PASSAGE GIVEN.
------------------------------

Wasn't the issue that efficiency cores don't support AVX-512 and that operating system schedulers/software don't deal with this yet and end up running AVX-512 code on the efficiency cores?

cogman10 · 3 years ago

That's a terrible CPU design. You might as well ship arm cores if you are going to have a mismatch of instruction set support on efficiency vs power cores.

Especially since apps using AVX-512 will likely sniff for it at runtime. So now, you have a thread that if rescheduled onto an efficiency core it will break on you. So now what, does the app dev need to start sending "capabilities requests" when it makes new threads to ensure the OS knows not to put it's stuff on an efficiency core?

What a dumb design decision.

pantalaimon · 3 years ago

That's why it was only enabled if you disabled the efficiency cores - until Intel fused it off.

And if Intel would have wanted this, they could have deviced the kernel to handle the fault and pin the process to the big cores.

Deleted Comment

bogwog · 3 years ago

That was the exact same story I read, probably on this site.

Kon-Peki · 3 years ago

On the other hand, you can now virtually guarantee that a GPGPU is present on Intel consumer chips. So now you can write your code 3 times; no vector acceleration (for the really old stuff), AVX-512 for the servers, and GPU for the consumer chips!

convolvatron · 3 years ago

or we can finally starting looking into languages with implicit fine grained parallelism and run on whatever

monocasa · 3 years ago

AVX-512 in general purpose CPUs was designed to not really make sense but start seeding the market at 10nm, vaguely make sense at 7nm, and really make sense starting at 5nm (or Intel's 14nm (Intel10) -> 10nm (Intel7) -> 7nm (Intel4)).

So Intel's process woes have been hurting their ability to execute in a meaningful way. Additionally Alder Lake was hurt by needing to pivot to heterogeneous cores (E cores and P cores), which hurt their ability to keep pushing this even in a 'maybe it makes sense, maybe it doesn't' state it had been in.

willis936 · 3 years ago

AVX-512 is in Alder Lake P-cores but not E-coree. AVX-512 is disabled in Alder Lake CPUs because the world is not ready for heterogenous ISA extensions. AVX-512 could be enabled by disabling E-cores.

It was supposedly maybe actually taken out of Raptor Lake, but the latest info I can find on that is from July: long before it was released. I have a Raptor Lake CPU but haven't found the time to experiment with disabling E-cores (far too busy overclocking memory and making sensible rainmeter skins).

paulmd · 3 years ago

Early Alder Lake could but they fused it off in the later ones and newer microcode also blocks it on the older processors.

Raptor Lake is basically "v-cache alder lake" (the major change is almost doubling cache size) so it's unsurprising they still don't have an answer there, and if they did it could be backported into Alder Lake, but they don't seem to have an immediate fix for AVX-512 in either generation.

Nobody really knows why, or what's up with Intel's AVX-512 strategy in general. I have not heard a fully conclusive/convincing answer in general.

The most convincing idea to me is Intel didn't want to deal with heterogeneous ISA between cores, maybe they are worried about the long-term tail of support that a mixed generation will entail.

Long term I think they will move to heterogeneous cores/architectures but with homogeneous ISA. The little cores will have it too, emulated if necessary, and that will solve all the CPUID-style "how many cores should I launch and what type" problems. That still permits big.little architecture mixtures, but fixes the wonky stuff with having different ISAs between cores.

------------------------------

(Collection entries)
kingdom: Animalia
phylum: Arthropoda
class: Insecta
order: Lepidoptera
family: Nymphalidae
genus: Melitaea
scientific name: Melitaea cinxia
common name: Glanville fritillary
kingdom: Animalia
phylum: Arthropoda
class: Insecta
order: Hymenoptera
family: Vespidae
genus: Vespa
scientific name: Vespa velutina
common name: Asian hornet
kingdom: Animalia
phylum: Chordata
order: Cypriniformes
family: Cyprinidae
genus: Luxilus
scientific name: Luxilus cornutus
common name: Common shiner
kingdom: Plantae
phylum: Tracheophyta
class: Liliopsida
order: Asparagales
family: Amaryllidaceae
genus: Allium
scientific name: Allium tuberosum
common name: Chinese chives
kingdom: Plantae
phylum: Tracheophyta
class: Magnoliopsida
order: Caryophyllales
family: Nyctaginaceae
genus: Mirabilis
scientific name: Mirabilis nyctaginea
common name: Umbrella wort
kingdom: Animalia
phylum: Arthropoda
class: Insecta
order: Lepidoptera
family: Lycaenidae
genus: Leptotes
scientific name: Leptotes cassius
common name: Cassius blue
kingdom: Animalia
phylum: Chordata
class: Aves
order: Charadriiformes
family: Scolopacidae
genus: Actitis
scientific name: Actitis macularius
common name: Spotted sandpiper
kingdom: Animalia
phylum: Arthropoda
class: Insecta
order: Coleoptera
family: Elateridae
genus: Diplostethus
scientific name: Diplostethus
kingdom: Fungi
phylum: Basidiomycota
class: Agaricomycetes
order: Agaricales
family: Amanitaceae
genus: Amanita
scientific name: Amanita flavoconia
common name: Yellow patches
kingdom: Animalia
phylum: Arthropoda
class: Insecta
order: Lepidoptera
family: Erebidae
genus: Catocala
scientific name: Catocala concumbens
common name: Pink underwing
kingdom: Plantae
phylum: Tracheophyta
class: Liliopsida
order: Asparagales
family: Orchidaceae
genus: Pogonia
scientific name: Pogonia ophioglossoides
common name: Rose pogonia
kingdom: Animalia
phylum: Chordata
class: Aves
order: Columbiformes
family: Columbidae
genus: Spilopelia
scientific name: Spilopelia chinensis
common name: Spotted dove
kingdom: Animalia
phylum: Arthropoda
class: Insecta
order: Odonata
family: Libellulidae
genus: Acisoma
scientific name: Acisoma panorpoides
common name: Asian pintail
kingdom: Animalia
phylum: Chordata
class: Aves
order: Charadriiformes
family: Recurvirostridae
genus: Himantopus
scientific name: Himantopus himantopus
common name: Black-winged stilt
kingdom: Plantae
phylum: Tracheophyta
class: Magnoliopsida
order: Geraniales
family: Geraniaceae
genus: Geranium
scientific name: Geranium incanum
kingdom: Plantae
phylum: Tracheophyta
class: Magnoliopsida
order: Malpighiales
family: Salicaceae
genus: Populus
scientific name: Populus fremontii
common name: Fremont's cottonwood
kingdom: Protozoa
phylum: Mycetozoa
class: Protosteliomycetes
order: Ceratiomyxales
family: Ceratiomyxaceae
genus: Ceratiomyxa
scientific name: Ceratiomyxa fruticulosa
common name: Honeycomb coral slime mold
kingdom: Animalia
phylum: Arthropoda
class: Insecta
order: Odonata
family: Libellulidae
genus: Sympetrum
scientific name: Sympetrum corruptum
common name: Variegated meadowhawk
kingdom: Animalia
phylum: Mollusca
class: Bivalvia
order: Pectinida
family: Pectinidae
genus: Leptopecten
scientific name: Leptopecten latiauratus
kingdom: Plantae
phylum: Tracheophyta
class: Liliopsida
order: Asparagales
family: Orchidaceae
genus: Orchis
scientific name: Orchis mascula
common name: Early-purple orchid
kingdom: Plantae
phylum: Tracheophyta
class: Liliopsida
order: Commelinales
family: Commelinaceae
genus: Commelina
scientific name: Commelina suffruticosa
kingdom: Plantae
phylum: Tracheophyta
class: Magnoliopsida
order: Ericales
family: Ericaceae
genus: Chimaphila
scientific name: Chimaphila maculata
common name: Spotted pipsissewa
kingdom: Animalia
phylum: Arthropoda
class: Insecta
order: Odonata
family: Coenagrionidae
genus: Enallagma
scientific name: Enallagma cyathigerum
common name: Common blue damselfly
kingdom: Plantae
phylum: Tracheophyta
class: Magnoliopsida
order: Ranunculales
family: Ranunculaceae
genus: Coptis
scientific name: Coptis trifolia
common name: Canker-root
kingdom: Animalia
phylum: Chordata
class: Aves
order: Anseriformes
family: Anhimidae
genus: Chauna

------------------------------

PARTS OF THE EXERCISE.
(1) Extract from the AVX-512 thread the stretch that opens with the words containing "paulmd · 3 years" and closes with "in either generation.".
(2) Which usernames appear as comment authors in the AVX-512 thread?
These rows come from a separate source, not from the thread.

PROBLEM SOLUTIONS.
(1)
paulmd · 3 years ago

Early Alder Lake could but they fused it off in the later ones and newer microcode also blocks it on the older processors.

Raptor Lake is basically "v-cache alder lake" (the major change is almost doubling cache size) so it's unsurprising they still don't have an answer there, and if they did it could be backported into Alder Lake, but they don't seem to have an immediate fix for AVX-512 in either generation.

(2) cogman10, pantalaimon, bogwog, Kon-Peki, convolvatron, monocasa, willis936, paulmd